=== Begin Enclosure ===

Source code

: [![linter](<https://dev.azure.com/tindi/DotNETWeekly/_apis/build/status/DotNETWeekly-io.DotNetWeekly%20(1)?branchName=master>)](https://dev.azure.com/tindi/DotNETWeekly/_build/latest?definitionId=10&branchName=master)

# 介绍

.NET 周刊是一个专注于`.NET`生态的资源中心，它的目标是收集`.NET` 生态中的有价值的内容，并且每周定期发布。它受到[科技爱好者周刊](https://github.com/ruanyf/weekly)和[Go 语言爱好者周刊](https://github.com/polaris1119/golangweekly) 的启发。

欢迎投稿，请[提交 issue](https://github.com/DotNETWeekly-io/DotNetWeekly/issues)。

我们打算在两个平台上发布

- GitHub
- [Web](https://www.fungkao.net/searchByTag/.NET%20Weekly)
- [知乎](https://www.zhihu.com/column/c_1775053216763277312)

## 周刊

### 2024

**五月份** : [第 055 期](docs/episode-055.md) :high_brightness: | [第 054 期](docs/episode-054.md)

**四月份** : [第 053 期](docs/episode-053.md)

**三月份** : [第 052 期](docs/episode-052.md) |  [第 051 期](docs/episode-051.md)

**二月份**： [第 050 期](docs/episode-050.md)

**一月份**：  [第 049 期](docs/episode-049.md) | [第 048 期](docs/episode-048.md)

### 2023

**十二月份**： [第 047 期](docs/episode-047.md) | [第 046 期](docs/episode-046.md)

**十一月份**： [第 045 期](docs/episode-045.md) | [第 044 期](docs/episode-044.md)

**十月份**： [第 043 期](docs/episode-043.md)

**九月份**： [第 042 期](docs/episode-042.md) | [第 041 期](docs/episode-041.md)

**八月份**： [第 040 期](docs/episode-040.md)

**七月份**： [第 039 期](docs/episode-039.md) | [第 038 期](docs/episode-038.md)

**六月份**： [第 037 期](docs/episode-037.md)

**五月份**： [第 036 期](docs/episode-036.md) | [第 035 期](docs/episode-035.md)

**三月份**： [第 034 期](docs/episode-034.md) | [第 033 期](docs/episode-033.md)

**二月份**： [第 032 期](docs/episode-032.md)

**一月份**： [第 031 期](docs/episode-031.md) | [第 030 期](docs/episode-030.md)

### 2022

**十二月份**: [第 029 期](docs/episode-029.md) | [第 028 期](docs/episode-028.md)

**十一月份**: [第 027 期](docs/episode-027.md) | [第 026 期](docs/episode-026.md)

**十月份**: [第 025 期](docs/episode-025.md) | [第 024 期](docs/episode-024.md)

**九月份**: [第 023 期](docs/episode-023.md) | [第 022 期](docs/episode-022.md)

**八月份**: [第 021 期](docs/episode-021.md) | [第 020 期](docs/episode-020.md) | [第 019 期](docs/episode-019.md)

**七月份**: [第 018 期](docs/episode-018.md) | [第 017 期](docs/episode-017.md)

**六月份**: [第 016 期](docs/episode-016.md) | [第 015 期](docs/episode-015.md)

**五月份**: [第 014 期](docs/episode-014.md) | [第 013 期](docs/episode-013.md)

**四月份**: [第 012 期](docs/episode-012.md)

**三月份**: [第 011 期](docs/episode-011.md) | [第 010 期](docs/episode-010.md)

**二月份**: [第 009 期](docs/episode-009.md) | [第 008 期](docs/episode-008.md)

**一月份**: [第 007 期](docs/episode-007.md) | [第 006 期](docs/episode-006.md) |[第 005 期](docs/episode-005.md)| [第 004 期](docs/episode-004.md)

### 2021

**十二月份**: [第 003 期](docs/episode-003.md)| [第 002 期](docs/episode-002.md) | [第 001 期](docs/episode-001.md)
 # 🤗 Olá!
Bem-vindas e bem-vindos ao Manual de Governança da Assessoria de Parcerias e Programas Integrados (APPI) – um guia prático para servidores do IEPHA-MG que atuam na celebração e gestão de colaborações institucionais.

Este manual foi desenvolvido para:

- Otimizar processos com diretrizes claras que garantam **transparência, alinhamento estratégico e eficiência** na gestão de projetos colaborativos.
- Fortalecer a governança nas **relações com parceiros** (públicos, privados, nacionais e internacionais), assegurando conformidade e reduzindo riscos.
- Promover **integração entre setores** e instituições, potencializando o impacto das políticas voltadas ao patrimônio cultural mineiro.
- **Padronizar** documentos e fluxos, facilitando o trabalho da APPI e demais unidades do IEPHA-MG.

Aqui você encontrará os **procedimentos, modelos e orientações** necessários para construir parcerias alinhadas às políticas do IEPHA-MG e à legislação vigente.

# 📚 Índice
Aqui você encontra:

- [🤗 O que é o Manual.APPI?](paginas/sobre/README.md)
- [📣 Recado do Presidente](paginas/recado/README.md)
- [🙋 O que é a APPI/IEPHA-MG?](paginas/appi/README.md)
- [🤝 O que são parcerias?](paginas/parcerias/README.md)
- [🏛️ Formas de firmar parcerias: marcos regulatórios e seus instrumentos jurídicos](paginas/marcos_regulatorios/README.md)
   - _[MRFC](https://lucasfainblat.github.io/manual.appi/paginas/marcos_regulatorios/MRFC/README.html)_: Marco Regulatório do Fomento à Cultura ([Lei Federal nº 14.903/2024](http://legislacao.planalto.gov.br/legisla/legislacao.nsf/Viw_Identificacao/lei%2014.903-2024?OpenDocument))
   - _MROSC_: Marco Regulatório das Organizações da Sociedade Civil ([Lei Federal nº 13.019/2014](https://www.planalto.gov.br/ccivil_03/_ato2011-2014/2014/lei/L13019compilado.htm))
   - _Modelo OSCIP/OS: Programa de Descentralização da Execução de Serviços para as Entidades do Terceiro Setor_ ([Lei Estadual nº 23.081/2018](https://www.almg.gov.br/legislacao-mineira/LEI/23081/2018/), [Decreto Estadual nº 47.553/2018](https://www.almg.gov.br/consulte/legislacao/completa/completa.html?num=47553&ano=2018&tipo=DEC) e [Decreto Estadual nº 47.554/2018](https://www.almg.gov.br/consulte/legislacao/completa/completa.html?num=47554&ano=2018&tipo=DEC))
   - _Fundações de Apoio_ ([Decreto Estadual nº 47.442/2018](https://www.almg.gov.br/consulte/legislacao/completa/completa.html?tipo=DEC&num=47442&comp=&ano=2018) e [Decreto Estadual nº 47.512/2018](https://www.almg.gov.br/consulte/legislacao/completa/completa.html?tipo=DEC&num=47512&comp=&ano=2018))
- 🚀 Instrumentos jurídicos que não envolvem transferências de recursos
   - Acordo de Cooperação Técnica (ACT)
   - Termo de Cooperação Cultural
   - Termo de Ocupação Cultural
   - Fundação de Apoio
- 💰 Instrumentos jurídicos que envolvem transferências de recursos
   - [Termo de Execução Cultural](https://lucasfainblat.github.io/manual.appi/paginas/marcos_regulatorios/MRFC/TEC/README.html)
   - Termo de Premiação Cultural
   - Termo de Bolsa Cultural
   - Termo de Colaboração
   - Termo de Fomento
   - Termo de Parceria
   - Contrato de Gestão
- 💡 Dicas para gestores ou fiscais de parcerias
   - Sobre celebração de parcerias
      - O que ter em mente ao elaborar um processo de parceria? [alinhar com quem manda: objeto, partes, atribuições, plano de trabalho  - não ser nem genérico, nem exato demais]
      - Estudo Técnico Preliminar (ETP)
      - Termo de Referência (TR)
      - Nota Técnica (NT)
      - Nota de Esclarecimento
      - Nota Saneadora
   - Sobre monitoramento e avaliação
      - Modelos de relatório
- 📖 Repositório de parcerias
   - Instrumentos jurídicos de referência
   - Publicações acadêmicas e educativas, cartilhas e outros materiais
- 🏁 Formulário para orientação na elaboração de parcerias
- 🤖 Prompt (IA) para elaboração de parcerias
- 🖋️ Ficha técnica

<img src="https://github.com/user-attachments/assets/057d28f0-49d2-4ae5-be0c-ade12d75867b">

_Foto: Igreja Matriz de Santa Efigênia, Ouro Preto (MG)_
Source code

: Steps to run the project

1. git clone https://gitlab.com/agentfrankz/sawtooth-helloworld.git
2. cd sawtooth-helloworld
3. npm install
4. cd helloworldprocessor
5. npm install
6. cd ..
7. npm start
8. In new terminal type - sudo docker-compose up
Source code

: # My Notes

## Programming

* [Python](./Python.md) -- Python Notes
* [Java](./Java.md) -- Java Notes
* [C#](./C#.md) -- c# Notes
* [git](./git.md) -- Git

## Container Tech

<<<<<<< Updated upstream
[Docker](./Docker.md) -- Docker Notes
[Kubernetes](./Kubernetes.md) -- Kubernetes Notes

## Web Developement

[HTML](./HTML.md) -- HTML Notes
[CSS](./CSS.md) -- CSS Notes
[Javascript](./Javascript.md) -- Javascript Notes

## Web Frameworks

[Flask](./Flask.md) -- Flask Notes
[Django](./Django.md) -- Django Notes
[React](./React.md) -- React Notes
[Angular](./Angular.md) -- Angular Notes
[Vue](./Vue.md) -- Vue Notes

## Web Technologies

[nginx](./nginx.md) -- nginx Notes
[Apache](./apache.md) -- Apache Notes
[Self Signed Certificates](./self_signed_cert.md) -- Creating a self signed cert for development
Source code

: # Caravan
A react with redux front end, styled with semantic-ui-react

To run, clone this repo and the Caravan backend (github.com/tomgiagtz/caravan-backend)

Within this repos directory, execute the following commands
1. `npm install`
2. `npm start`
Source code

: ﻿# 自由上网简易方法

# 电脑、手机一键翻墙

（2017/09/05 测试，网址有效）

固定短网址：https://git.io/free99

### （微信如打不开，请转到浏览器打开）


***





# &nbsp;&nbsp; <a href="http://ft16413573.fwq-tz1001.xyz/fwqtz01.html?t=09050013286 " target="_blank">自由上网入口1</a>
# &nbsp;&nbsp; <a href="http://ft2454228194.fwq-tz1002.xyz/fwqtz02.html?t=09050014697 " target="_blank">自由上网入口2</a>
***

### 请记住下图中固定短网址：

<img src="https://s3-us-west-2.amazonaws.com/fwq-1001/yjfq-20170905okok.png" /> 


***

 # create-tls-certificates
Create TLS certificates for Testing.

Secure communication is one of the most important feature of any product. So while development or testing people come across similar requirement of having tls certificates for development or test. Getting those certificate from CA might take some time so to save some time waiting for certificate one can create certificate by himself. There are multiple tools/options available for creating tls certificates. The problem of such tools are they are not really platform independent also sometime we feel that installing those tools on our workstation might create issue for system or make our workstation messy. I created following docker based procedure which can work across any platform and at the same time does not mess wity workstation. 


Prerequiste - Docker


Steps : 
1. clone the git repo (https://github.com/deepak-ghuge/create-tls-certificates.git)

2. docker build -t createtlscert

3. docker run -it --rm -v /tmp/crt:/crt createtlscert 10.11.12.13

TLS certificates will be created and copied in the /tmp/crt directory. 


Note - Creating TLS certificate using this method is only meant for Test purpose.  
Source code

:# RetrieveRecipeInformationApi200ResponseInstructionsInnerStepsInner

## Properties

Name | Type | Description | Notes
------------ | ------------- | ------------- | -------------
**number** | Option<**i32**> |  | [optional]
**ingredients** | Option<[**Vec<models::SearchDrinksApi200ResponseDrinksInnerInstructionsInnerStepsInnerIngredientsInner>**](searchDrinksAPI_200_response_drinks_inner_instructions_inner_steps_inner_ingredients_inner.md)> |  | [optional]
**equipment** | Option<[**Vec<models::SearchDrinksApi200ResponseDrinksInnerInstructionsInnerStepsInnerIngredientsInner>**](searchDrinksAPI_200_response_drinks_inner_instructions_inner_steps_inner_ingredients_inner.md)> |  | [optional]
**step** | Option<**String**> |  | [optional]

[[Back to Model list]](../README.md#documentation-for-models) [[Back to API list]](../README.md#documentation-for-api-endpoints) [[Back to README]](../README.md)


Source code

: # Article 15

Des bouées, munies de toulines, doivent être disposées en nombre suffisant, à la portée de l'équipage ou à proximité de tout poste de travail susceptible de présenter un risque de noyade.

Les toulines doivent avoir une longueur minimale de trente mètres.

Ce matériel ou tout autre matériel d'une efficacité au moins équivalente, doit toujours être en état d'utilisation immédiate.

=== End Enclosure ===

[EXERCISE PROMPT] Write out every line of the entries that holds the word "MRFC".

[OUTPUT BELOW]
   - _[MRFC](https://lucasfainblat.github.io/manual.appi/paginas/marcos_regulatorios/MRFC/README.html)_: Marco Regulatório do Fomento à Cultura ([Lei Federal nº 14.903/2024](http://legislacao.planalto.gov.br/legisla/legislacao.nsf/Viw_Identificacao/lei%2014.903-2024?OpenDocument))
   - [Termo de Execução Cultural](https://lucasfainblat.github.io/manual.appi/paginas/marcos_regulatorios/MRFC/TEC/README.html)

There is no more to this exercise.